Overall survival (OS) was significantly longer in CRC patients with MTHFR 677 CT+TT genotypes compared with those with 677 CC genotype (HR 0.77; 95% CI 0.60-0.98). Although the MTHFR A1298C polymorphism was not associated with OS in CRC, this polymorphism was associated with significantly shorter OS in rectal cancer. Among rectal cancer patients, OS was shorter for patients with AC+CC genotypes than for those with the AA genotype (HR 1.95; 95% CI 1.35-2.83). In haplotype analysis, better OS was found for colon cancer patients carrying the MTHFR 677T-1298A haplotype (HR 0.73; 95% CI 0.55-0.97), but worse survival was linked to rectal cancer patients carrying the MTHFR 677C-1298C haplotype (HR 1.53; 95% CI 1.08-2.18).

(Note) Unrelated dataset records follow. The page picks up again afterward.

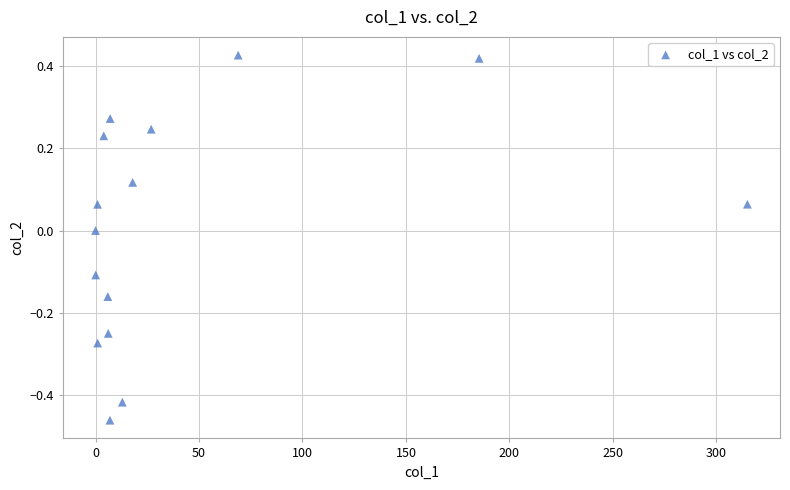

What is the range of X values (max minus min)?

315.0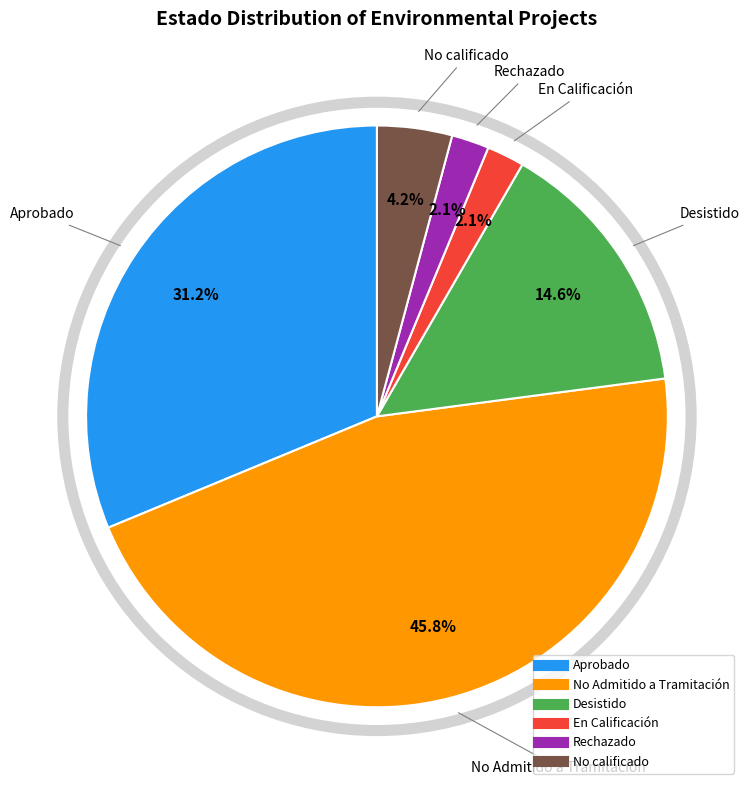

What is the ratio of the value at Desistido to the value at Rechazado?

7.0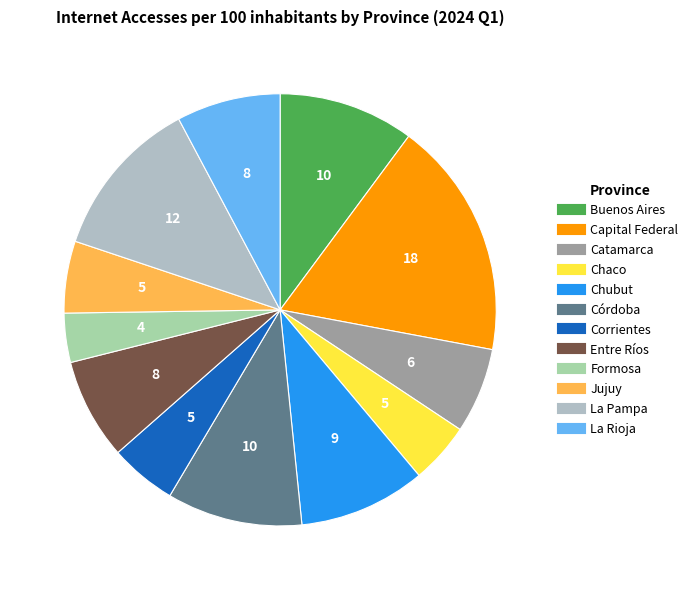

Is there a majority slice in this chart?

No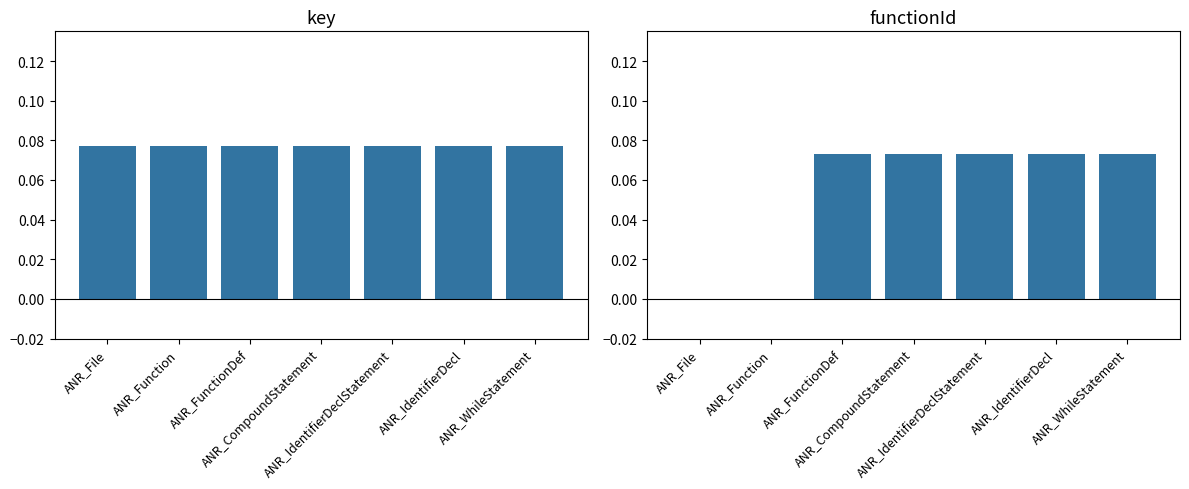

Which series has the largest total across all categories?

key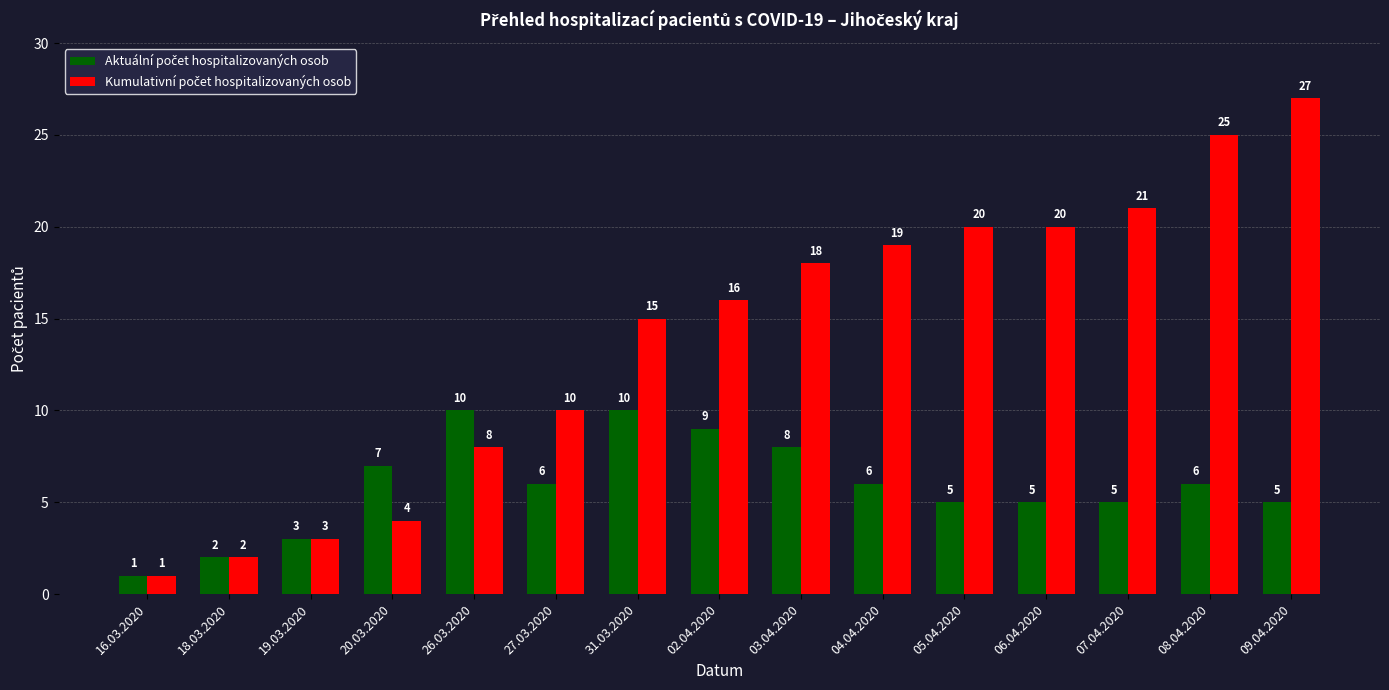

Which label corresponds to the largest value in the chart?

09.04.2020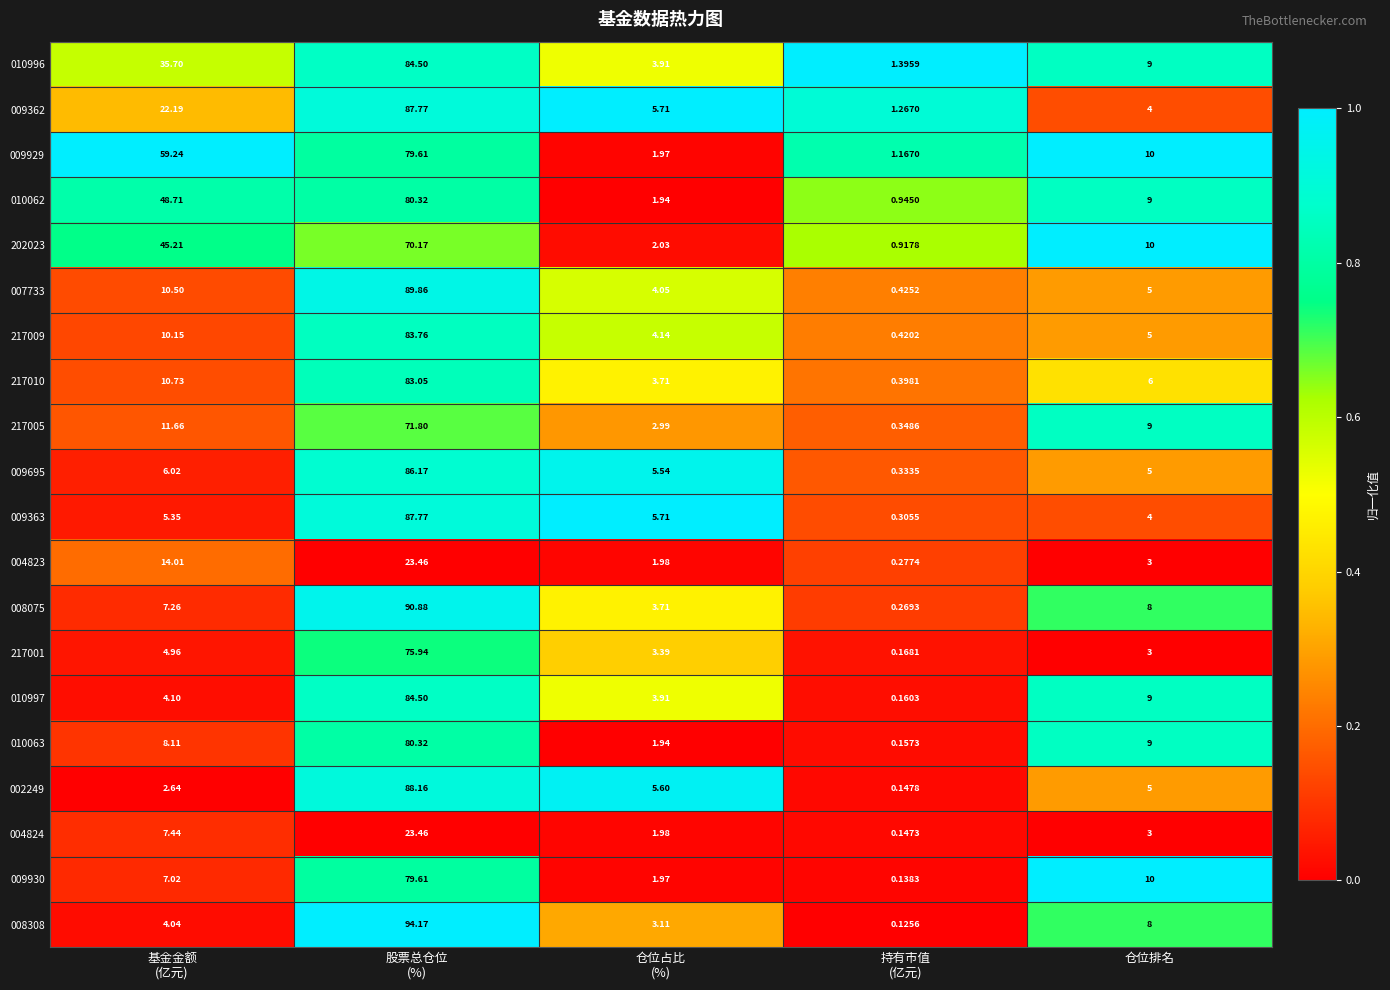

At which category is the sum across all series the highest?

股票总仓位
(%)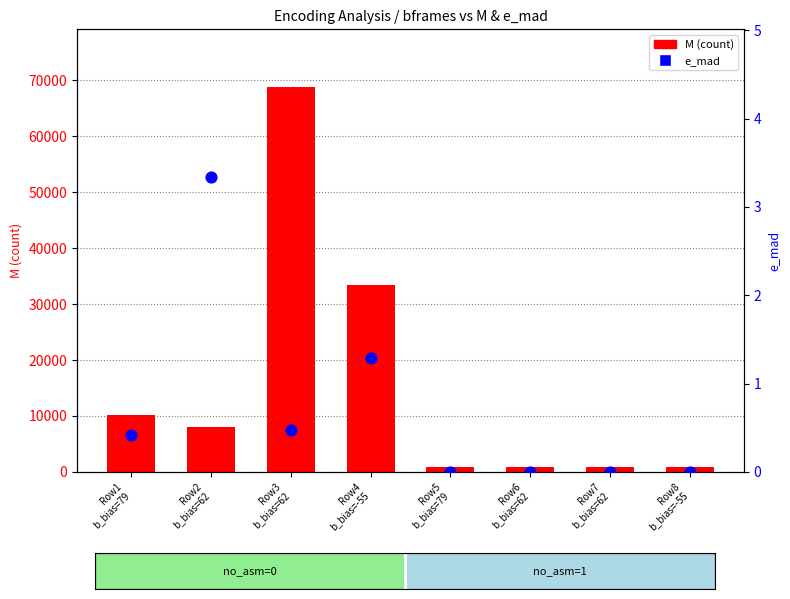

What is the total value across all series at Row2
b_bias=62?

7967.3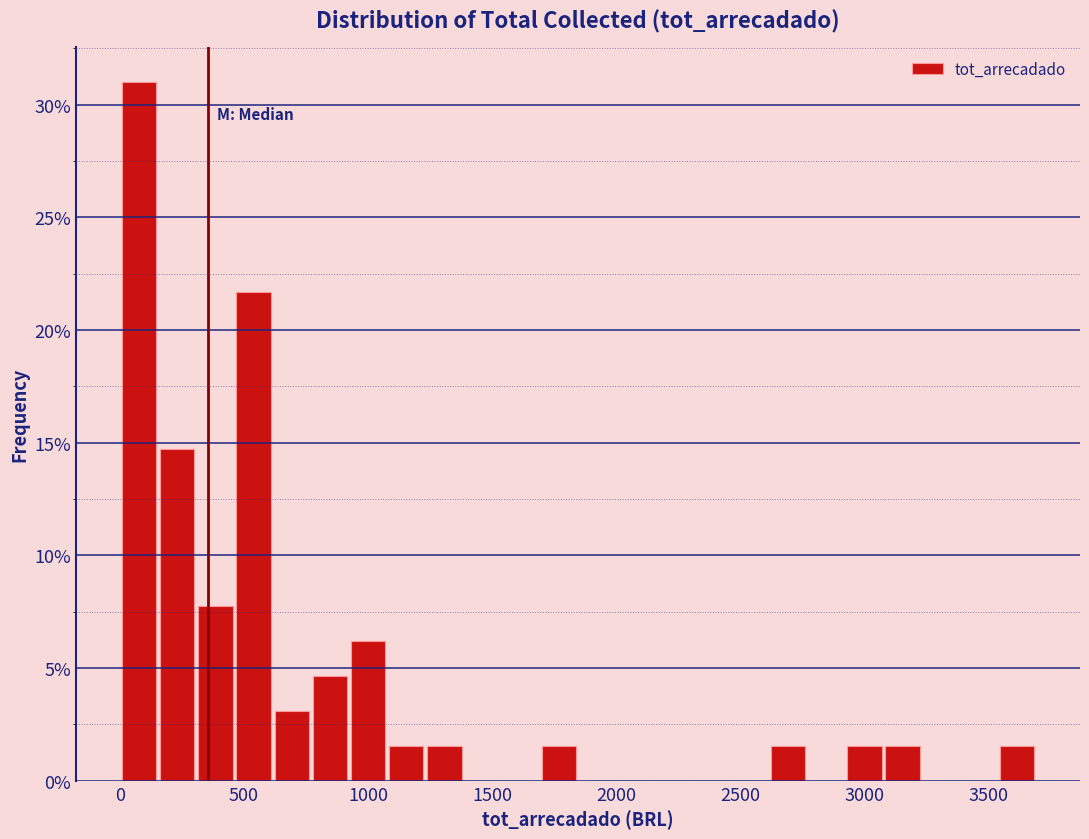

Around what value on the x-axis is the tallest bar? Give the approximate position of its centre, as read against the axis.

100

Our findings suggest that MTHFR genotypes provide prognostic information for CRC patients treated with 5-FU-based chemotherapy.
本研究探讨了台湾地区接受以5-氟尿嘧啶(5-FU)为基础化疗的结直肠癌(CRC)患者中,亚甲基四氢叶酸还原酶(MTHFR)基因多态性与生存情况之间的关联。
我们对498例接受手术治疗后再接受以5-FU为基础化疗的CRC患者的MTHFR基因多态性C677T(rs1801133)和A1298C(rs1801131)进行基因分型。采用对数秩检验和Kaplan-Meier曲线对MTHFR基因多态性进行生存分析。使用Cox比例风险模型计算MTHFR基因分型与生存之间关联的风险比(HR)和95%置信区间(CI)。
与677 CC基因型的CRC患者相比,677 CT+TT基因型的患者总生存期(OS)显著更长(HR 0.77;95% CI 0.60 - 0.98)。虽然MTHFR A1298C基因多态性与CRC患者的OS无关,但该多态性与直肠癌患者的OS显著缩短有关。在直肠癌患者中,AC+CC基因型患者的OS短于AA基因型患者(HR 1.95;95% CI 1.35 - 2.83)。在单倍型分析中,携带MTHFR 677T-1298A单倍型的结肠癌患者OS较好(HR 0.73;95% CI 0.55 - 0.97),但携带MTHFR 677C-1298C单倍型的直肠癌患者生存较差(HR 1.53;95% CI 1.08 - 2.18)。
我们的研究结果表明,MTHFR基因分型可为接受以5-FU为基础化疗的CRC患者提供预后信息。